I like to study the coding blog:
http://www.cnblogs.com/yrbbest/p/4438816.html

I like to go over the notes word by work, customize to fit for my reading style first. 

求所有解集的题目可以用用DFS + Backtracking。在Word Ladder II里我们这样做，在这里我们依然这样做。
现在 DFS 往往伴随 Backtracking，有个超长的case需要提前判断能否 word break，所以还要用带一部分
Word Break I 里面的代码。使用了一个 StringBuilder 来回溯加入的单词以及空格。

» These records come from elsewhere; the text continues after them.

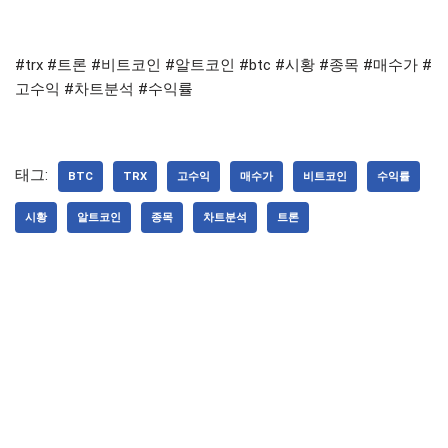
#trx #트론 #비트코인 #알트코인 #btc #시황 #종목 #매수가 #
고수익 #차트분석 #수익률
태그:
BTC
TRX
고수익
매수가
비트코인
수익률
시황
알트코인
종목
차트분석
트론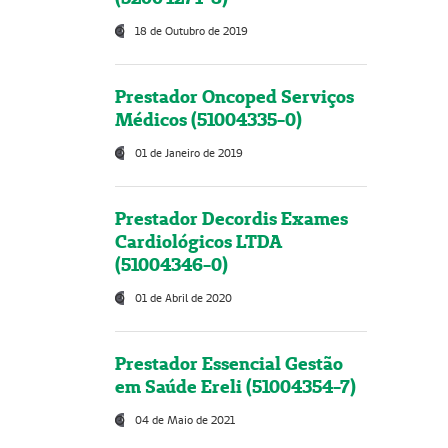
18 de Outubro de 2019
Prestador Oncoped Serviços
Médicos (51004335-0)
01 de Janeiro de 2019
Prestador Decordis Exames
Cardiológicos LTDA
(51004346-0)
01 de Abril de 2020
Prestador Essencial Gestão
em Saúde Ereli (51004354-7)
04 de Maio de 2021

这回时间
复杂度是真的O(2^n)了。

Time Complexity - O(2n)， Space Complexity - O(2n)

Java code:

public class Solution {
    public List<String> wordBreak(String s, Set<String> wordDict) {
        List<String> res = new ArrayList<>();
        
        if(s == null || wordDict == null)
        {
            return res;
        }
        
        StringBuilder sb = new StringBuilder();
        if(canWordBreak(s, new HashSet<String>(wordDict)))      //find out if we can word break
        {
            findAllWordBreak(res, sb, s, wordDict);
        }
            
        return res;
    }
    
    private void findAllWordBreak(List<String> res, StringBuilder sb, String s, Set<String> wordDict) {
        if(s.length() == 0) {
            res.add(sb.toString().trim());
            return;
        }
        
        for(int i = 1; i <= s.length(); i++) {
            String frontPart = s.substring(0, i);
            String backPart = s.substring(i, s.length());
            
            if(wordDict.contains(frontPart)) {
                sb.append(frontPart);
                sb.append(" ");
                findAllWordBreak(res, sb, backPart, wordDict);
                sb.setLength(sb.length() - 1 - frontPart.length());
            }
        }
    }
    
     private boolean canWordBreak(String s, Set<String> wordDict) {     //Word Break I
        if(s == null || wordDict == null)
        {
            return false;
        }
            
        if(s.length() == 0)
        {
            return true;
        }
        
        for(int i = 1; i <= s.length(); i++) {
            String frontPart = s.substring(0, i);
            String backPart = s.substring(i, s.length());
            
            if(wordDict.contains(frontPart)) {
                if(canWordBreak(backPart, wordDict))
                {
                    return true;
                }
                
                wordDict.remove(frontPart);
            }
        }
        
        return false;
    }
}

corrections: Line 6, word by word, not work by work.